# [How to complete this task]
From the page about DocumentRoot below, list every full directory path it gives, meaning those that start with "/" or "~".

# [Page text]
++++++++

DocumentRoot¶
Publish¶
In order for a website to be accessible to visitors, it must be published to the correct directory. Upload your files via SFTP and place them in /var/www/virtual/<username>/html. We also create a symlink ~/www in your home directory that points to /var/www/virtual/<username>.
Additional DocumentRoots¶
Warning:
We strongly suggest to use different accounts for different projects due to security reasons. If one of the DocumentRoots gets compromised (e.g. because of a CVE), all other files within all other DocumentRoots can be compromised as well.
By default, every domain you add gets its own folder at /var/www/virtual/<username>/<domain>, which is a symlink to html, so all your domains share the same DocumentRoot unless you change this.

++++++++

Dataset entries:
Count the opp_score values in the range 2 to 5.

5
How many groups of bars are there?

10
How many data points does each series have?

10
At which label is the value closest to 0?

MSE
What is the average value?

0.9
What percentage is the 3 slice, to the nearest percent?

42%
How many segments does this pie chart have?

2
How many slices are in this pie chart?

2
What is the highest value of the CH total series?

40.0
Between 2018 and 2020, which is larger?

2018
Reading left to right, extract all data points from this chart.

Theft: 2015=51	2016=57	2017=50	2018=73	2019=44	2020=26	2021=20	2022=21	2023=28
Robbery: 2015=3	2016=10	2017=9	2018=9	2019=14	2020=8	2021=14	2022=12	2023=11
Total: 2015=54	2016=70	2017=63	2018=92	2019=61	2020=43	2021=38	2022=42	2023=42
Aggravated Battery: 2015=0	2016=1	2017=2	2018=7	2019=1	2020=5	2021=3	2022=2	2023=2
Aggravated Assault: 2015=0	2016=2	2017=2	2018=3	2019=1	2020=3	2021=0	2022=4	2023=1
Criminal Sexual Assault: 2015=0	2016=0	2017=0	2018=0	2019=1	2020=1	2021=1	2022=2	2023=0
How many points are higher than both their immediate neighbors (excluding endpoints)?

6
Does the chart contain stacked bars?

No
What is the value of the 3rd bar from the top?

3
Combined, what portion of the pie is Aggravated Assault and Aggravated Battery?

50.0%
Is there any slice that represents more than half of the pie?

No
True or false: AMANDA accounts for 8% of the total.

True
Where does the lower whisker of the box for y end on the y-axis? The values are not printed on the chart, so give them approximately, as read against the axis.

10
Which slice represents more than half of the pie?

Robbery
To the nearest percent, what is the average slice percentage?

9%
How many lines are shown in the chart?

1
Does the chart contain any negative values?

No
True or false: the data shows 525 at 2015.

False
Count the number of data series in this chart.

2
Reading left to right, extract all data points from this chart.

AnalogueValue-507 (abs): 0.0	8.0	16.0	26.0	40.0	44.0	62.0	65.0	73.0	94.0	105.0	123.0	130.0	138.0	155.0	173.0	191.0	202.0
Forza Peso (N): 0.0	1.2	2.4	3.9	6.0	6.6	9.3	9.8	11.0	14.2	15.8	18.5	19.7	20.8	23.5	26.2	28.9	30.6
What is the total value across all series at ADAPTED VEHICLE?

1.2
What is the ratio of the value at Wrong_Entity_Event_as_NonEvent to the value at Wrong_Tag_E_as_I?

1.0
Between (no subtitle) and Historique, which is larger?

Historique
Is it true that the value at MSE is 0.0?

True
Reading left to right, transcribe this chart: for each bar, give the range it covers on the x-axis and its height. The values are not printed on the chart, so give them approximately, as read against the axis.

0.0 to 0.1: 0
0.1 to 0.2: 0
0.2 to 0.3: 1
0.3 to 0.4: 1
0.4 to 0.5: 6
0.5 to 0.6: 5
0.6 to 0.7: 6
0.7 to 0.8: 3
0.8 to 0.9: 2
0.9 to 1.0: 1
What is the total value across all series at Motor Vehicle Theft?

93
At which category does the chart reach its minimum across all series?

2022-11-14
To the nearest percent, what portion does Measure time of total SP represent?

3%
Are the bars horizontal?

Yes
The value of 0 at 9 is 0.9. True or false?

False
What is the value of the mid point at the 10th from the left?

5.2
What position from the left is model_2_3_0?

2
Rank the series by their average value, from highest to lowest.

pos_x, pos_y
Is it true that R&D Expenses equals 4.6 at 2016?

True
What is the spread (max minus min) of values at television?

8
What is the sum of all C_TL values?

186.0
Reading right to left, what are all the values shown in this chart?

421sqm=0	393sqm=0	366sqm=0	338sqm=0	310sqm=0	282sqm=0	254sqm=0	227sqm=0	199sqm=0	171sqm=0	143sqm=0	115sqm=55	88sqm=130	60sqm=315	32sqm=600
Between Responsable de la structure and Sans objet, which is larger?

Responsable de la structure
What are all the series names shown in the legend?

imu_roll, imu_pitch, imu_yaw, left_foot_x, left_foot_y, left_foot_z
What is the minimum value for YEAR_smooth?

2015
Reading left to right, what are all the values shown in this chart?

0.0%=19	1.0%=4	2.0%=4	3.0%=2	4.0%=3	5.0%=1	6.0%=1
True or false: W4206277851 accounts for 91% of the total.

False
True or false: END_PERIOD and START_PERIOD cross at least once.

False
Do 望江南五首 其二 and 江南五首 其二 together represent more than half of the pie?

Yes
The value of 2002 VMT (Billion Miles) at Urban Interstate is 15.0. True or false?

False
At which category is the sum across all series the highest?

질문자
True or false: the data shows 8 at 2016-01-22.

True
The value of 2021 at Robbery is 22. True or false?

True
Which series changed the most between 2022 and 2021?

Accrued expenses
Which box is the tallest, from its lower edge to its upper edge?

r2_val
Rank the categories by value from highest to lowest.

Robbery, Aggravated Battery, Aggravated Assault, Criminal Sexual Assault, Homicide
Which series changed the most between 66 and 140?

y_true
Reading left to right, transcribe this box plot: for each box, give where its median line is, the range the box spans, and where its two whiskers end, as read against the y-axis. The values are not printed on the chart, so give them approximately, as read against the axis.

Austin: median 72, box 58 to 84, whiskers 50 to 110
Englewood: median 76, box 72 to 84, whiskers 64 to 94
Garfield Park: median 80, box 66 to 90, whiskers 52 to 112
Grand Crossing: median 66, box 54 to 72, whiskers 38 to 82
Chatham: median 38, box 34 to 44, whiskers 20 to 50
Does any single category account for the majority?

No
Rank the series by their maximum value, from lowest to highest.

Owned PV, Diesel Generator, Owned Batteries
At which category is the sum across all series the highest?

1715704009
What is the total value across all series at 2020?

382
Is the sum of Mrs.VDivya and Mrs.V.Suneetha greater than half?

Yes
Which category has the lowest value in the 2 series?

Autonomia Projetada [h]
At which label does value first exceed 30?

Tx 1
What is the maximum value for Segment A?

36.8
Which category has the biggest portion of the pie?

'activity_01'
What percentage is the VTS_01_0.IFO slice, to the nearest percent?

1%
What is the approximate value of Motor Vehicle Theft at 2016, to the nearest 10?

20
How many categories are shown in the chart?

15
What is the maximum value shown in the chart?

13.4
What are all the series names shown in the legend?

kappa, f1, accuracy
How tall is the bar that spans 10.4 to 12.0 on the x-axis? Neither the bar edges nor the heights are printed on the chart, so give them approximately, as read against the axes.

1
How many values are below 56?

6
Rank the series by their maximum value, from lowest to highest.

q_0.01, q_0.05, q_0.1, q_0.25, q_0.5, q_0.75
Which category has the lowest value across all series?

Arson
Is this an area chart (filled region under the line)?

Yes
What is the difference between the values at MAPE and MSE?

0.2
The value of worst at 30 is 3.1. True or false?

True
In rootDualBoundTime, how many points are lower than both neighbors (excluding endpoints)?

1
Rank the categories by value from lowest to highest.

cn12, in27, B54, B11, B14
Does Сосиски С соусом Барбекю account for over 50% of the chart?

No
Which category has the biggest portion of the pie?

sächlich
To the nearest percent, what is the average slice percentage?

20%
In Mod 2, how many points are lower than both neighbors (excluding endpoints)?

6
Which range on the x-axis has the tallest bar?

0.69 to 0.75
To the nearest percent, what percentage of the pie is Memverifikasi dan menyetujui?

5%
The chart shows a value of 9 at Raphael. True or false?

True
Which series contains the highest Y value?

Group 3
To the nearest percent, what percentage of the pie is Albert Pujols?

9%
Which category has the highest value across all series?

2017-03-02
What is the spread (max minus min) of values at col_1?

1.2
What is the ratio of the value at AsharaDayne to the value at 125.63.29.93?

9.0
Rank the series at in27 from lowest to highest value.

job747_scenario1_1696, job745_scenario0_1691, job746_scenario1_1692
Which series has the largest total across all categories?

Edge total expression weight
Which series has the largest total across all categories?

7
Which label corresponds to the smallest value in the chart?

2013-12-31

++++++++

# [Expected output]
- /var/www/virtual/<username>/html
- ~/www
- /var/www/virtual/<username>
- /var/www/virtual/<username>/<domain>